Posted on May 17, 2009

In the 70s when the first portable video machines became available I made a couple of promos for local groups. There were no editing devices at that time, so I had to edit in camera. To show the finished result I had to let the group take the portable, complete with a small monitor, around to promote themselves. People were very impressed with the concept, even if they didn’t like the group. It did however get one group a recording contract, The Martels. They released one record. “Time to say Goodnight”. Later, when colour machines arrived and editing was possible I shot groups and bands with 2 cameras. One camera would shoot a wide shot and the other get all the close ups. I then laid down the wide shots and inserted the close ups.
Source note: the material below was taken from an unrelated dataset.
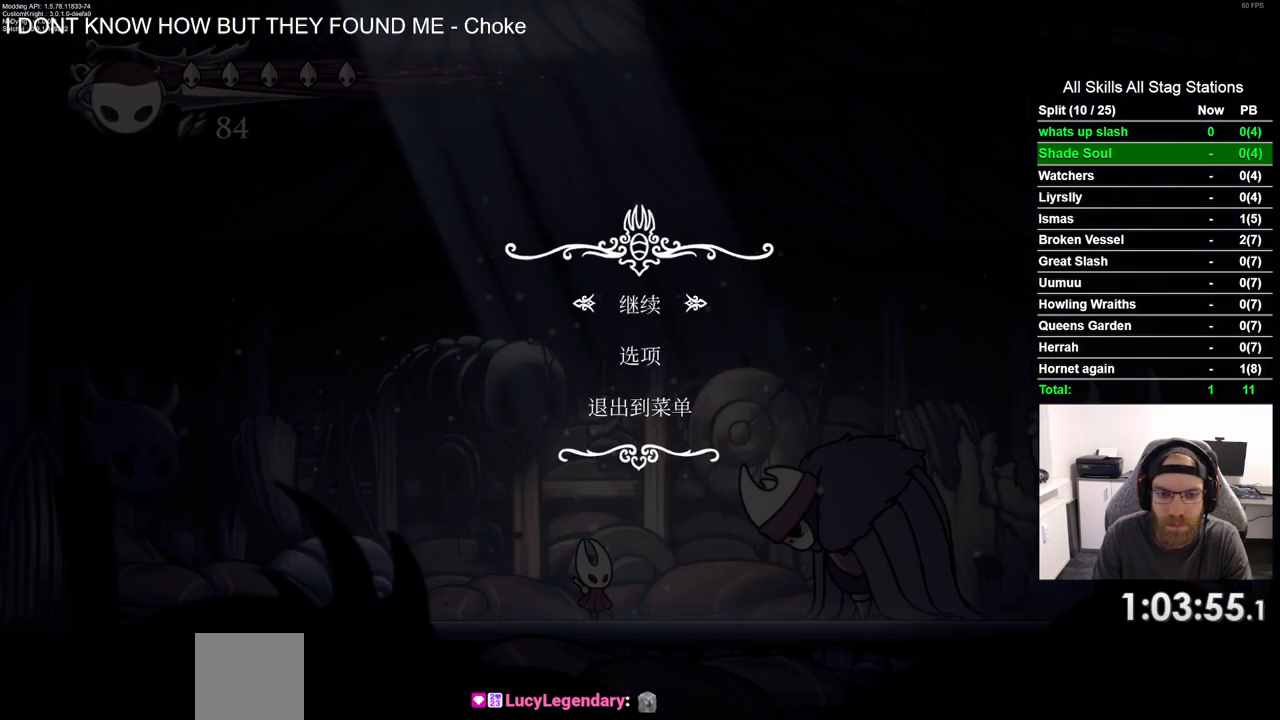
{"dt_ms": 500, "buttons": [], "left_stick": "center", "right_stick": "center", "events": [[100, "DPAD_UP", "down"], [233, "DPAD_UP", "up"]]}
The hardest and most challenging edit I had to do was when someone brought me a video they had shot of a band. They had shot the band on video and recorded the sound on a reel to reel machine but… the video was silent no guide track!. I had to lay the sound on to a video tape, put the pictures on a master tape and then, by watching very closely the vocalists, match up the sound…not easy.

Moving on to the 90s, when editing became more sophisticated, I worked with a company that shot a lot of music concerts in Brunei, Elton John, Bobby Brown, Bryan Adams, James Ingram and many others. We would shoot with up to 8 portable cameras and the sound was recorded on a multi channel mixing desk. It would then take me a week or two to edit. All the cameras had sound, just recorded with the camera microphone, as a guide track. I had a 4 machine edit suite, recorder and 3 playback machines. I would take the tapes from the 3 most important cameras, sync them up and take their best shots then work my way through all the other cameras. When I was happy with the result my master tape went to the sound man who married it up with his final multi channel mix.

If we do something like that today editing is so much easier with non linear! Load everything into the computer, lay all the material onto the time line and away you go.